“Hope costs nothing.” –Colette (1873-1954, French writer)
Hope costs nothing. In a literal sense, this is true. There is no monetary cost to hope. And yet, for me, hope costs everything sometimes because “hope deferred makes the heart sick,” as the writer of Proverbs says (Proverbs 13:12). And the more I hope for something, the sicker my heart becomes when it does not happen. So I find myself resisting hope. Pushing it away. I fear it, and the agony of hope deferred—an agony I know only too well.
But the writer of Proverbs goes on to say but a longing fulfilled is a tree of life.” So in refusing to hope, am I cheating myself of the tree of life? Is this refusal to hope at the root of my inability to manifest good things in my life? How do I learn to reach for my soul’s deepest longings while I still try to protect myself from the pain of hope deferred?

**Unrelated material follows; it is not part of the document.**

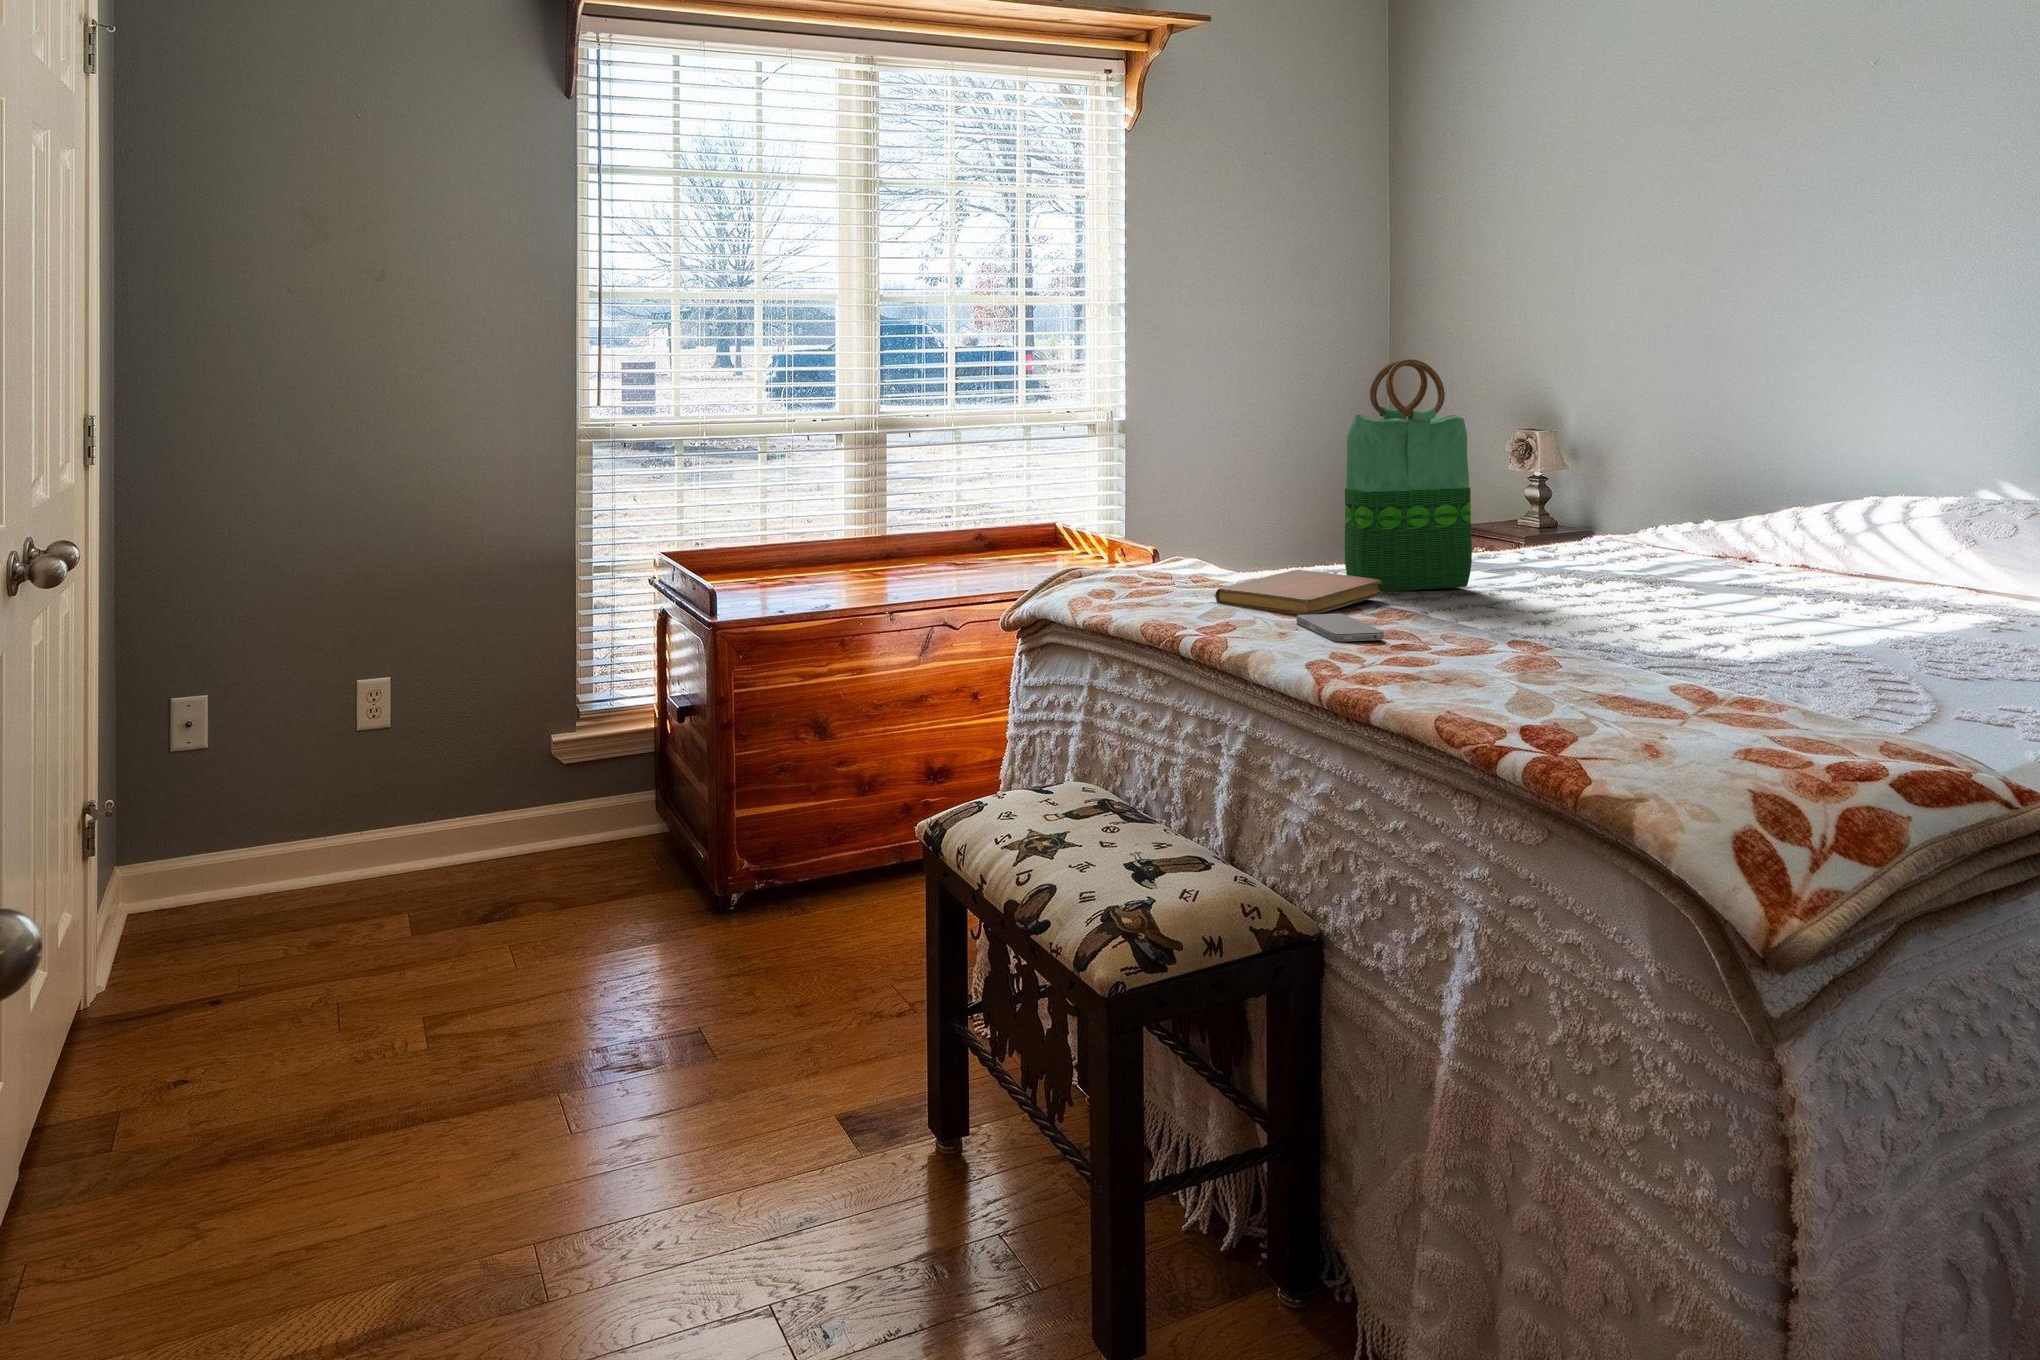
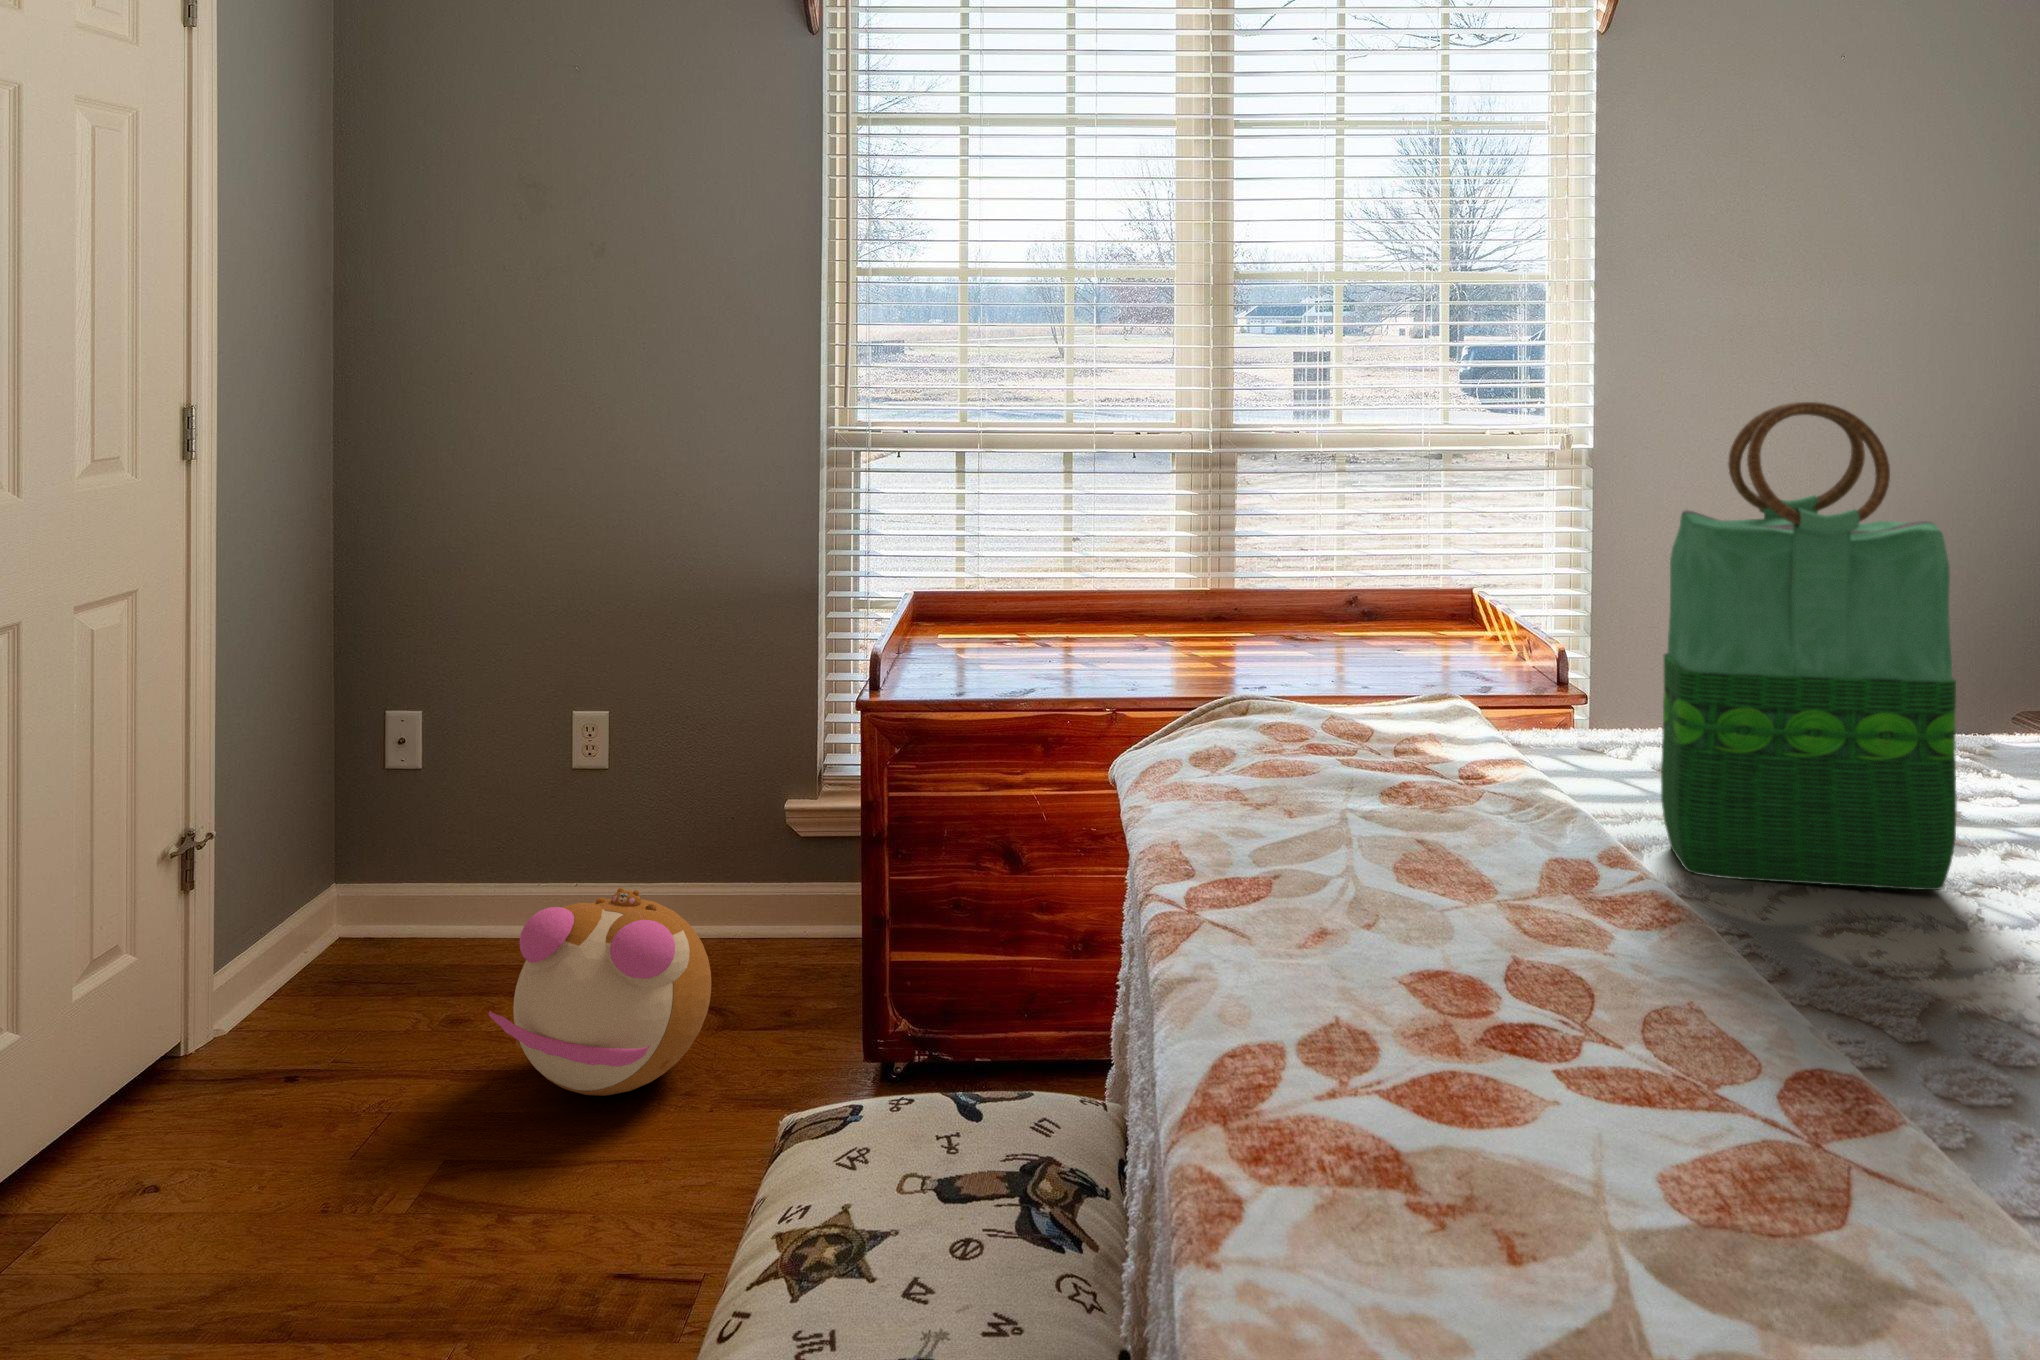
notebook: present [1216,570,1383,615] -> none [1293,806,1678,967]
smartphone: present [1296,614,1384,641] -> none [1315,980,1457,1137]
plush toy: none [440,787,597,948] -> present [489,888,711,1096]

Maybe this is what risk is truly all about. Risk is daring to hope for my soul’s desires despite the risk of not achieving them. It’s looking that fear in the eye and hoping anyway, even when my innards cringe in fear and I feel my heart turning in on itself. It’s having enough courage to ask for what I want with no guarantees. Hope comes with no guarantees, no warranties, no protection.
Hope costs nothing, perhaps. And yet, it costs everything. Hope is the greatest risk I know because hope is always the first step on any risky journey. So what shall I hope for today?